The one distinction is that the city will retain its more stringent, blanket ban on smoking in nursing homes. The state ban makes an exception for private and semi-private rooms that are located on the same floor and are contiguous in nursing homes.

The ordinance make the city responsible for adjudicating violations in the Department of Administrative hearings. Now 100 percent of the fines collected will go to city coffers. Previously, the city and state split the money generated by the fines.

Ald. Tom Tunney [D-44], who owns Ann Sather restaurants in Chicago, said at a City Council health committee meeting today that businesses will need very clear directions about where smoking is allowed.

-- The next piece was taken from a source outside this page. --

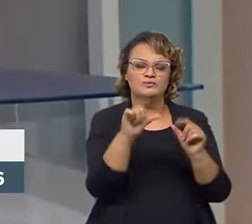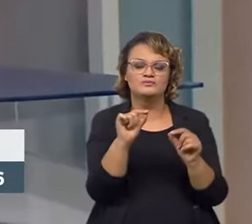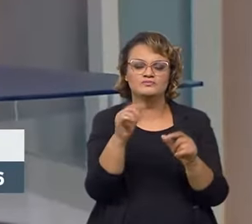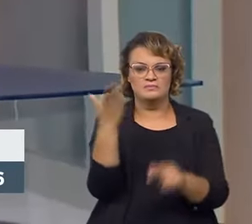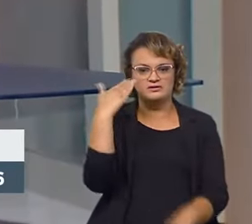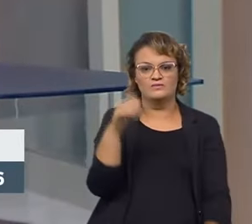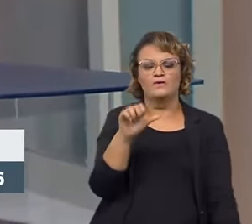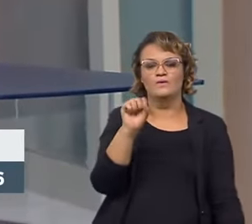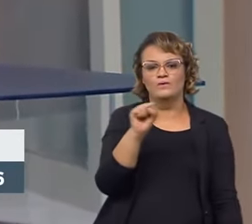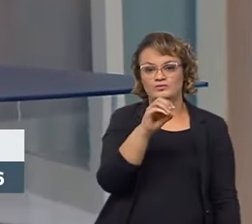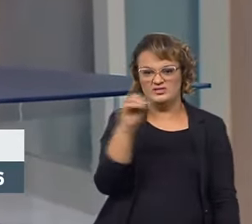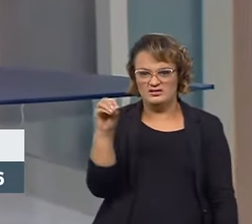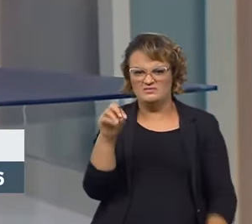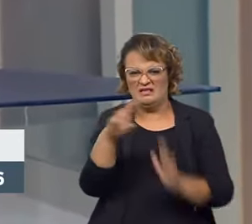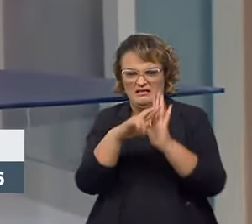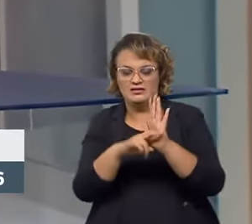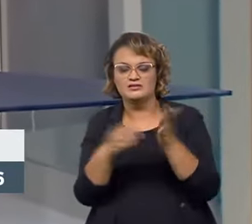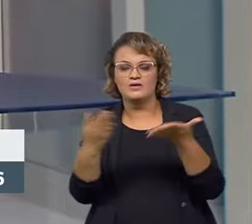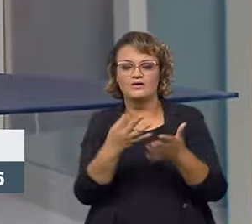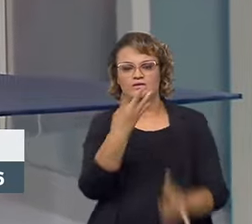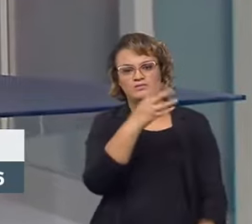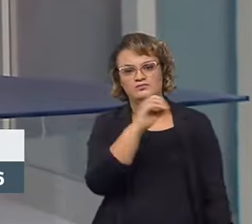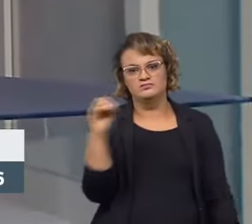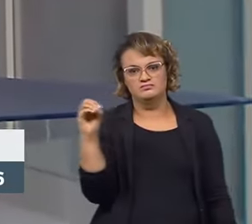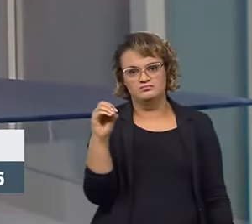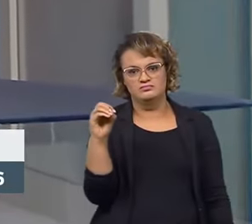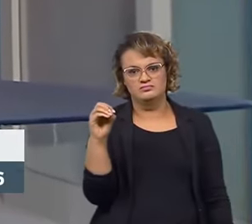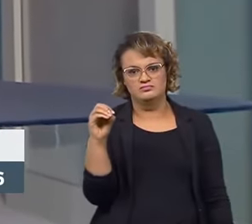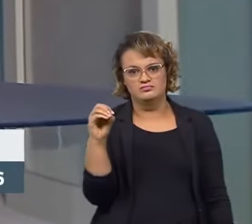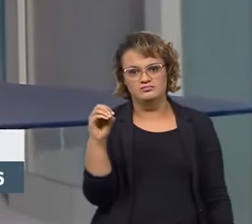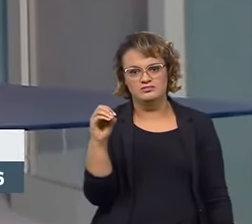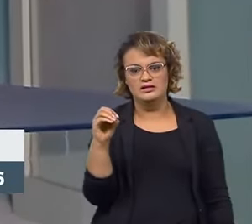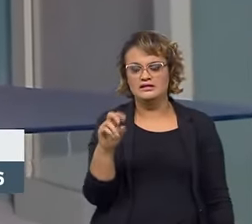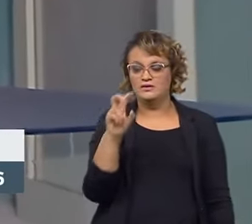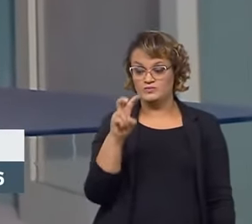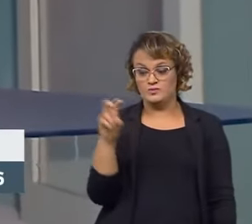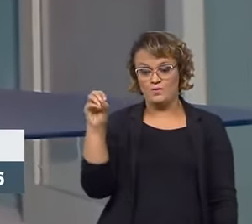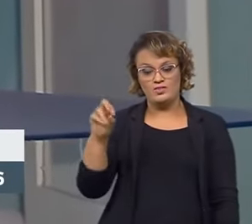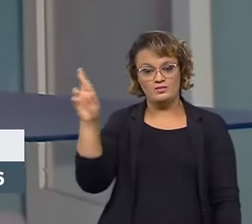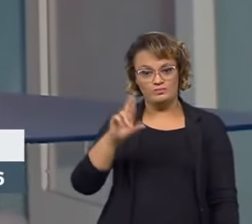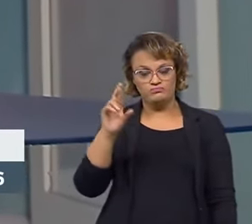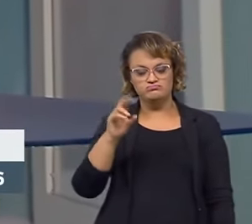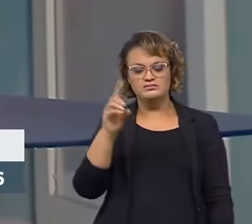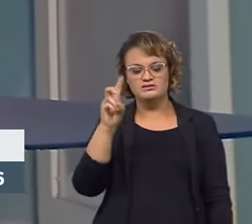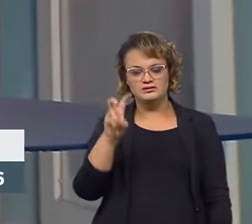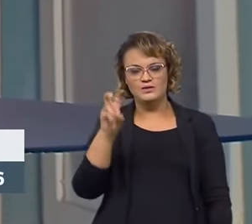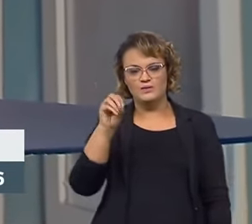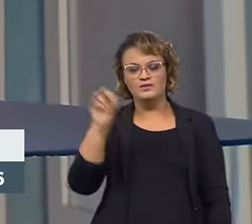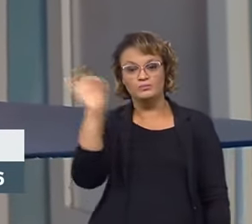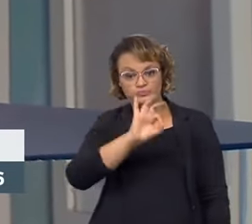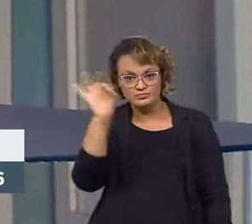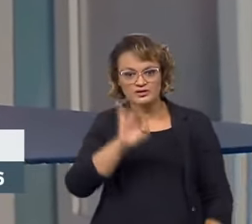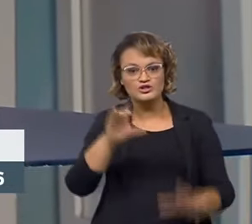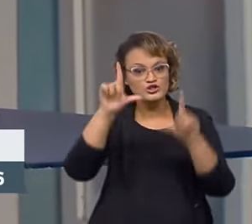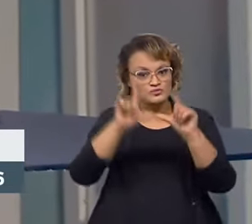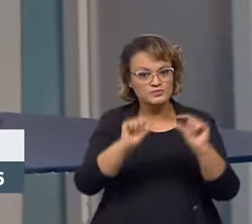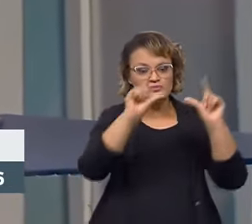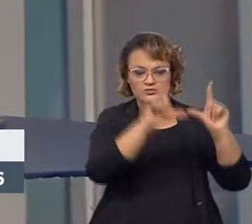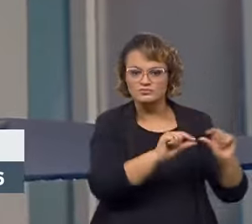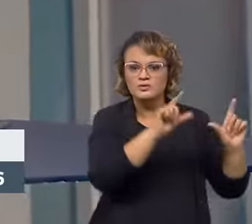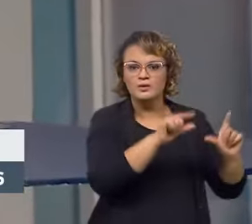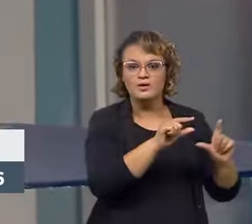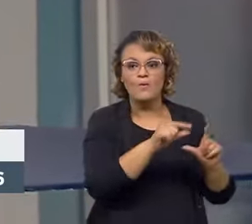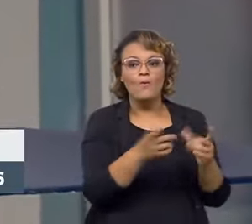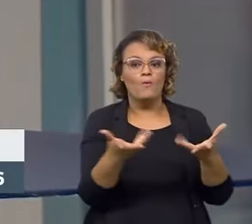800 e poucos regulamentos para em torno de 400. Então, houve 50% de redução em número de regulamento sem mexer no mérito.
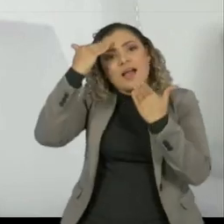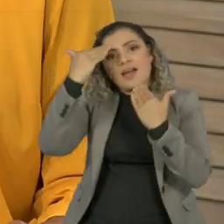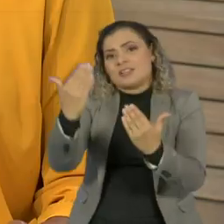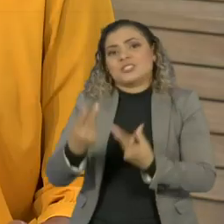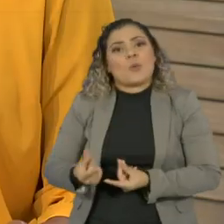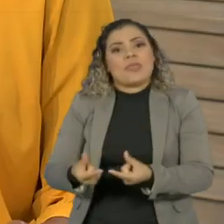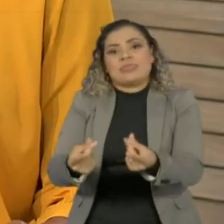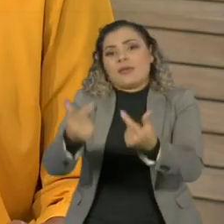isso. Obrigado. Obrigado. Obrigado.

"For outdoor beer gardens and for the outdoor cafe season we should have really, really clear guidelines about the smoking ordinance," said Tunney, whose experiences with bars and restaurant in his neighborhood leads him to believe that "they're not really clear."

Tunney also said that he thinks problems with compliance are often coming "from the employee department."

Fines are set at $100 to $250 for individuals and $250 to $2,500 for businesses.

Discuss

BILL HANNEGAN, 02-02-2008

The American Cancer Society pressured the Illinois legislature to impose a smoking ban on bars and restaurants with an alarming, yet misleading, claim: "One eight-hour shift in a smoke-filled workplace is the equivalent of smoking 16 cigarettes."



The study the group cites in support of this claim, however, merely suggests that eight hours in a smoky workplace might provide 16 cigarettes' worth of one chemical: NDMA (N- nitroso-dimethylamine), a chemical far more present in secondhand smoke than actively inhaled smoke.



Does this mean that a bartender in a previously smoky Illinois bar was automatically a 16-cigarette-a-day passive smoker? No way. Research by the Oak Ridge National Laboratory found that the amount of smoke a bartender breathes is far less. The research showed that the total tobacco-specific particles actually inhaled by a bartender in a smoky bar equals about one-fifth of a cigarette per eight-hour shift, or one cigarette per 40-hour week.



The tricky 16-cigarette claim by the Cancer Society may have swayed a close smoking ban vote in the legislature. Is a law based on such a phony claim valid?



Bill Hannegan


BO B SPECK, 02-02-2008

I used to return to Chicago from Honolulu every year for a high school reunion (Mt. Carmel). I no longer do. It would be insane to spend over $2,000 to be uncomfortable.